A sip of coffee. Another passerby, a woman in a neon green safety vest, wishes Porter a good morning.
Porter hasn’t ruled out a future run for statewide office — she could be a formidable candidate for attorney general or governor — but she’s in no rush to decide. (She was, however, the first to jump into the Senate race, even before the late Sen. Dianne Feinstein had signaled her intention to step aside.)
Porter rebuked nearly half a dozen gubernatorial candidates who have already launched their campaigns.
“In my opinion, between now and Election Day, no one should be running for governor,” Porter said. Democrats, rightly, insist that Donald Trump represents an existential threat to democracy and that the party must do everything it can to stop him.
“If you believe that,” Porter said, pumping his fist, “then that’s what we should all be working on right now. We’re not running in an election that’s more than two years away.
At 50, still in the flush of youth by today's silvery political standards, Porter has a long way to go.
She remains committed, she said, to public service of some kind.

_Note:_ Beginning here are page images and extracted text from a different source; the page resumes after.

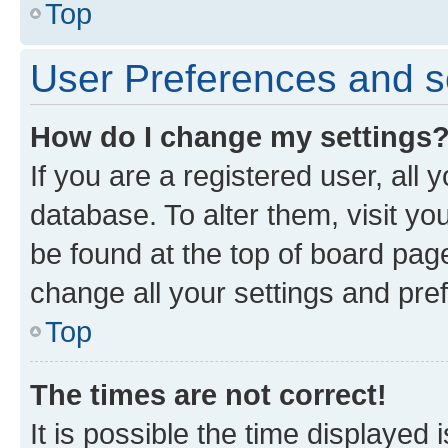
Top
User Preferences and s
How do I change my settings
If you are a registered user, all 
database. To alter them, visit yo
be found at the top of board page
change all your settings and pre
Top
The times are not correct!
It is possible the time displayed 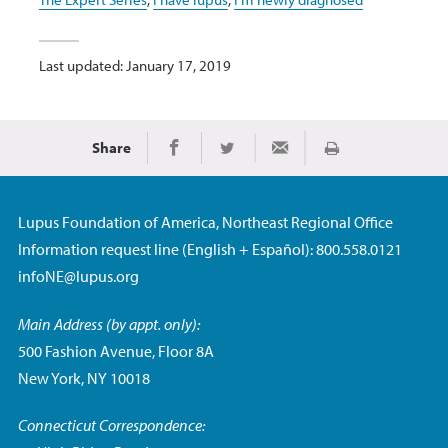
Last updated: January 17, 2019
Share
Print
Share on Facebook
Share on Twitter
Share via Email
Lupus Foundation of America, Northeast Regional Office
Information request line (English + Español): 800.558.0121
infoNE@lupus.org
Main Address (by appt. only):
500 Fashion Avenue, Floor 8A
New York, NY 10018
Connecticut Correspondence: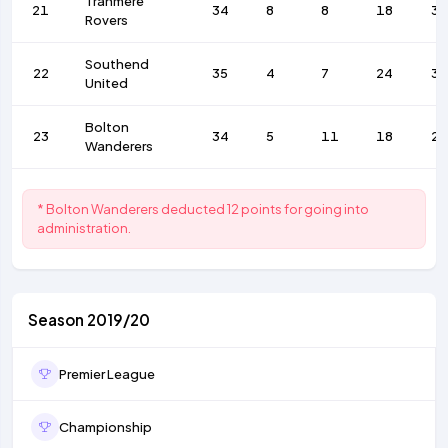
Tranmere
21
34
8
8
18
36
Rovers
Southend
22
35
4
7
24
39
United
Bolton
23
34
5
11
18
27
Wanderers
* Bolton Wanderers deducted 12 points for going into
administration.
Season 2019/20
Premier League
Championship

“I'm not tired at all of being a candidate. I'm not tired of campaigning,” she said, finally turning her attention to her sloppy spinach wrap. “But I just don't know what that's going to look like and I'm not going to let myself be rushed.”
“I’m going to pursue whatever I feel is right, whether it’s elected office, I don’t know at what level, whether it’s in the administration, whether it’s some kind of civil service board position in California,” or possibly a role in Kamala Harris’ administration.
His brief, ascendant career in the House may be nearing its end, but, as Porter suggested, it's not over yet.